De toux catarrheuses en éternuements productifs et de glaires en glaires, j’en suis parvenu aux limites de mes capacités auto-thérapeutiques quand, dans un délire consécutif à la fièvre, j’ai entrepris avec gravité de procéder à un lavement nasal avec une bouteille de Champomy. L’échec total de cette audacieuse initiative a convaincu ma femme de l’impérieuse nécessité de mon internement d’office en établissement hospitalier.

Parallèlement à ces déconvenues physiologiques, j’ai reçu tout le soutien amical et chaleureux du Président et du gouvernement s’inquiétant de ma santé jusqu’à cette adorable Sibébète qui ne manqua pas de me prodiguer les plus délicieux conseils filiaux : « Prends-le temps de te soigner, c’est important, même s’il faut que tu démissionnes pour cela. Je peux rédiger ta lettre pour ne pas te fatiguer. » J’ai ainsi compris qu’elle exprimait avec toute son affection de tradition subsaharienne, le souhait ardent de mon retour prompt et vaillant aux fermes commandes de mon ministère « de pacotille » selon la tendre expression du Premier ministre.
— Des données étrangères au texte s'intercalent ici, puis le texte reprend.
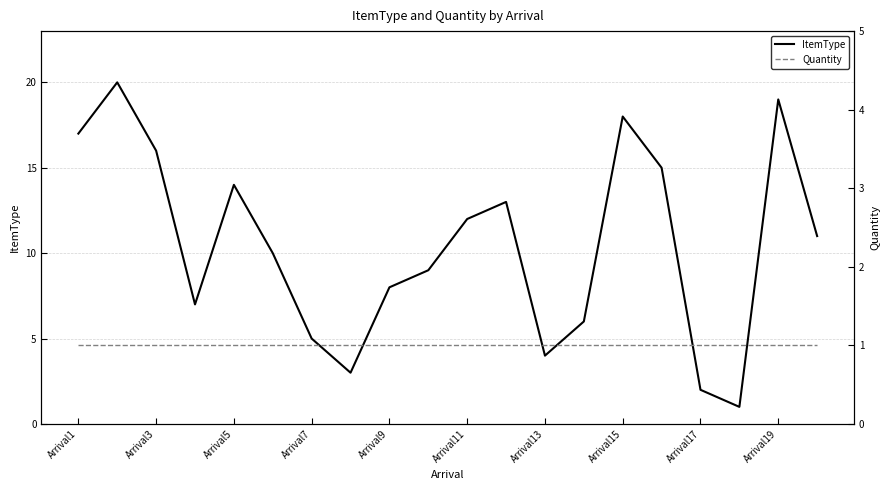

The ItemType series shows 3 at Arrival17. True or false?

False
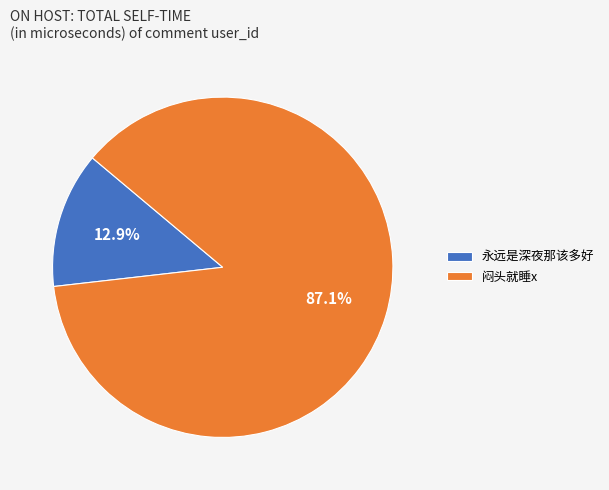

Between 闷头就睡x and 永远是深夜那该多好, which is larger?

闷头就睡x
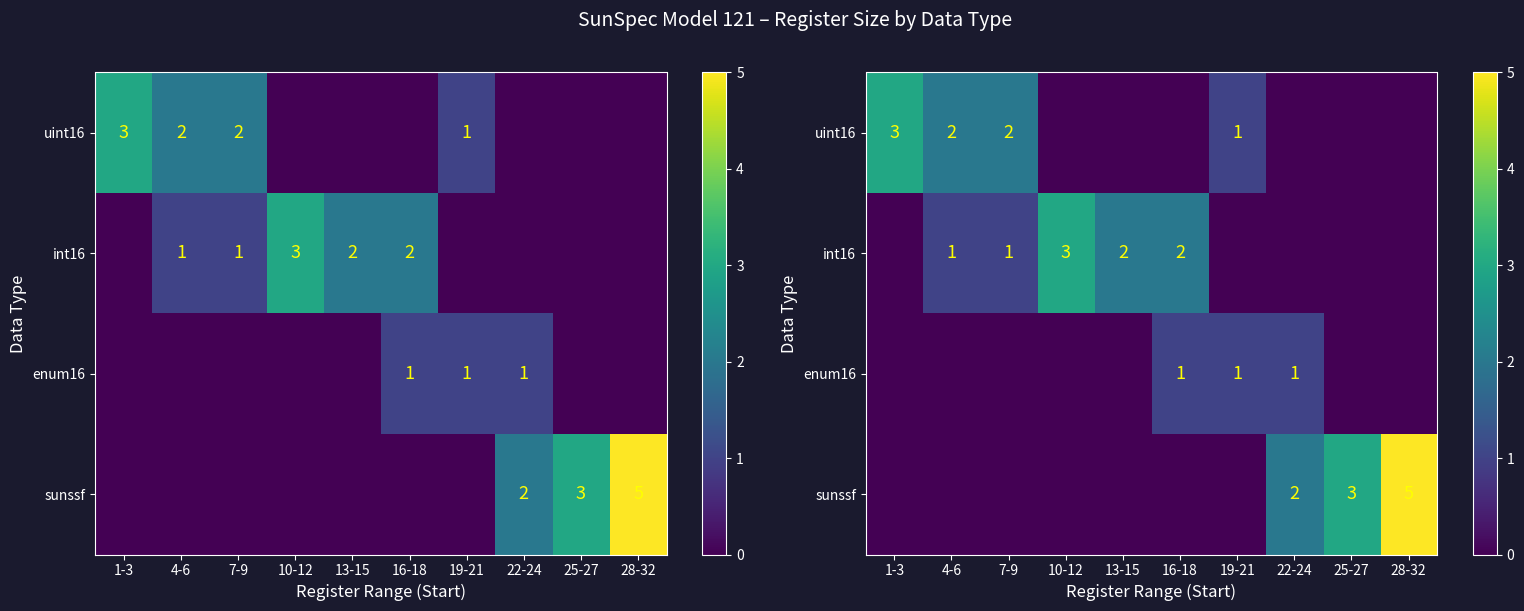

At which label does sunssf reach its minimum?

1-3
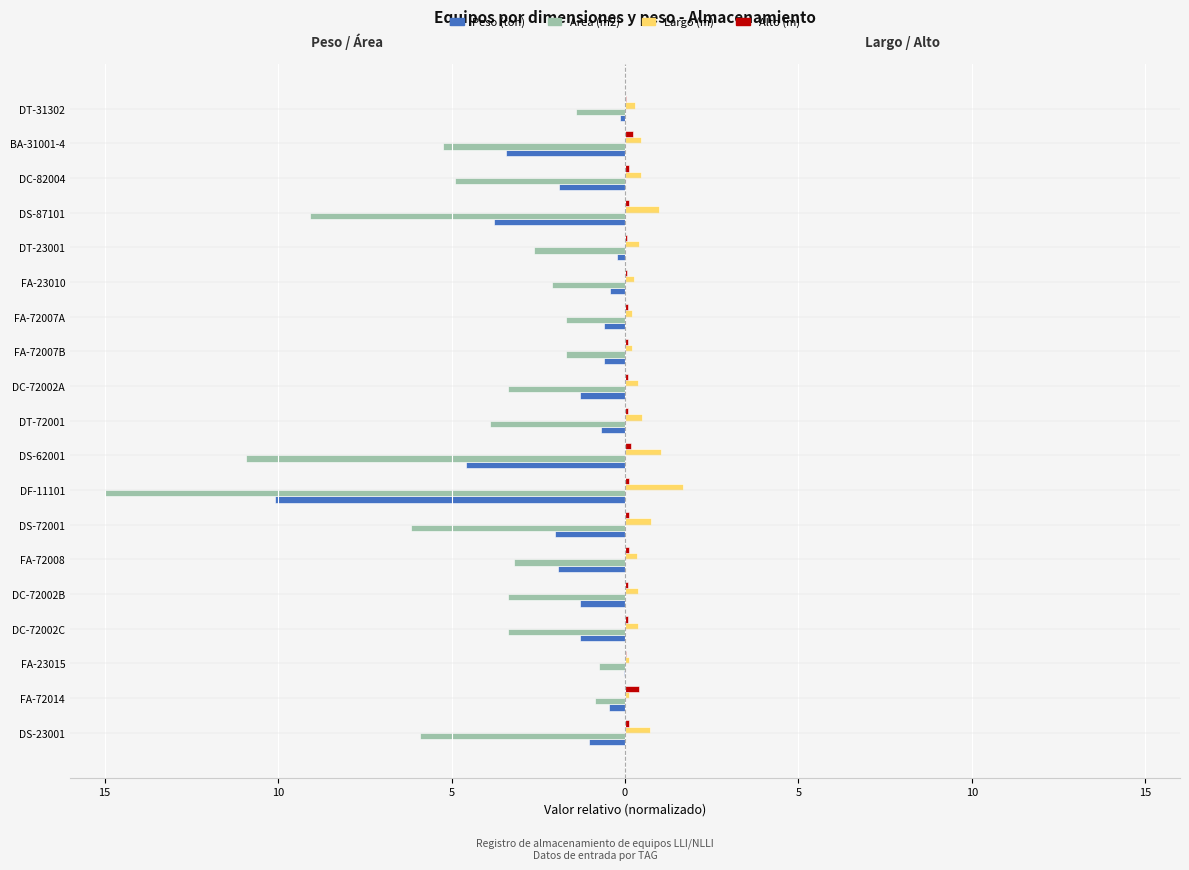

Which series has the widest spread of values?

Area (m2)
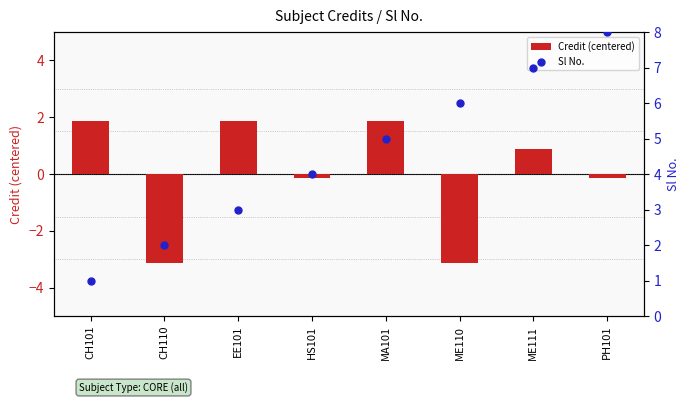

Which series reaches the minimum Y coordinate?

Credit (centered)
J’entrepris donc une remontada bronchique dont il n’y a que peu d’exemples dans les annales du sport cycliste et j’informai heure par heure l’Élysée de ma courbe de température ainsi que des évolutions de ma diarrhée qui paraissait préoccuper le Président lequel m’a lui-même et très personnellement adressé ce SMS : « Fais pas trop chier, ça pourrait être mauvais pour toi ! »
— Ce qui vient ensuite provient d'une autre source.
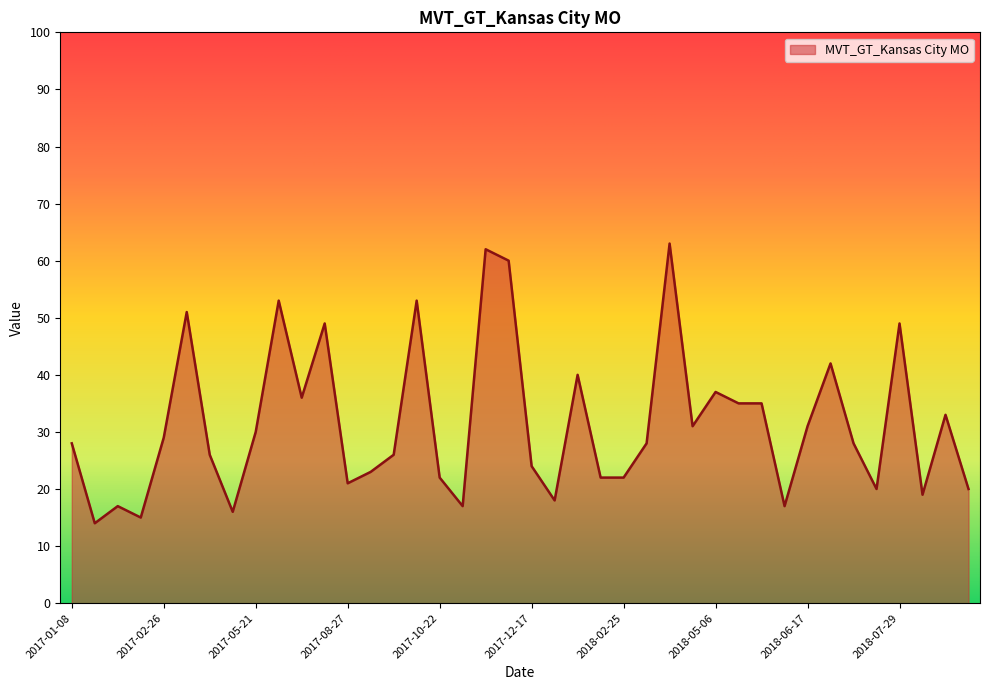

What is the difference between the maximum and minimum values?

49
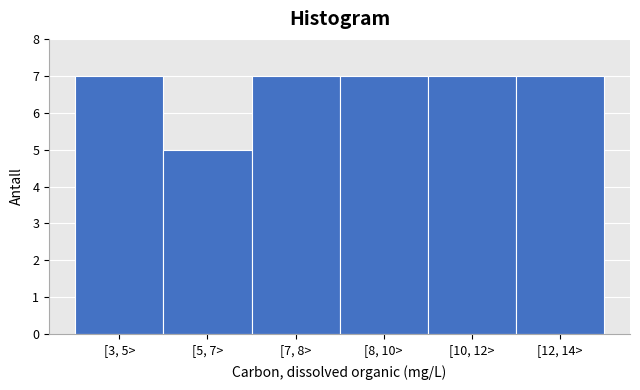

Reading left to right, extract all data points from this chart.

7	5	7	7	7	7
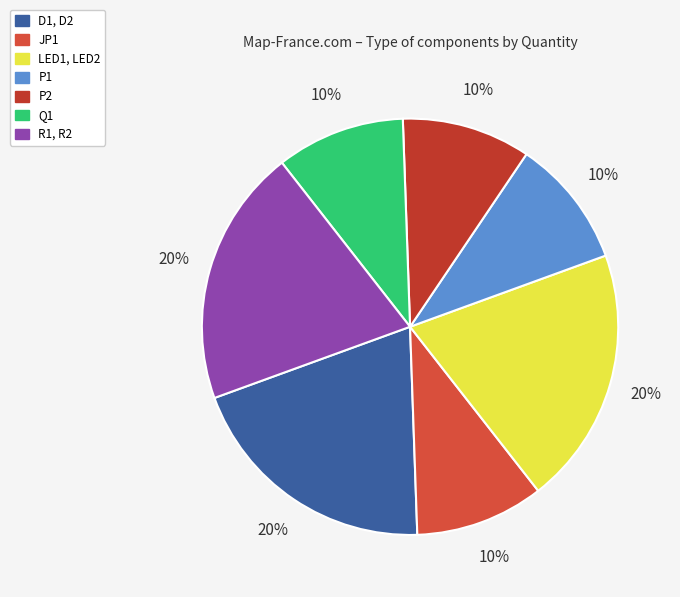

How many slices are in this pie chart?

7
C’est alors, vous ne me croirez pas et pourtant, il faut bien admettre que parfois dans la vie, le cocasse se mêle à l’incongru, c’est alors donc qu’étant tranquillement alité dans ma chambre de l’hôpital de la Pitié-Salpêtrière où je surmontais un à un tous les obstacles vers une guérison triomphale, que j’entendis comme une clameur joyeuse venue des tréfonds de la liesse populaire emmitouflée de jaune dans la fraîcheur excessive de ce samedi printanier : «Pâques aux tisons, le Ministre au balcon ! » Et de grossir, et d’enfler et d’exploser en foule enthousiaste et papillonnante autour de mes fenêtres, leurs douces trognes rougeaudes d’alcooliques non repentis désormais agglutinées contre mes vitres. Une fière escouade d’archers royaux vint gentiment tempérer les ardeurs sentimentales de ces braves indigènes et je saluai ce peuple soulagé en agitant fraternellement mon urinal. Je demandai à l’infirmière de bien vouloir se saisir de deux dents et d’un œil égarés sur mon balcon afin de les restituer dès que possible à leurs propriétaires distraits.

J’ai lu ça et là des relations douteuses des événements de la Pitié-Salpêtrière mais j’ai promis une transparence totale et définitive sur cet épisode bronchito-hospitalier : je m’y tiens plus que résolument.

Autre point cardinal qui ravira mes plus chères supportrices : je suis en cours de rétablissement complet, ma température est descendue à 42° et mes selles sont désormais en couleur.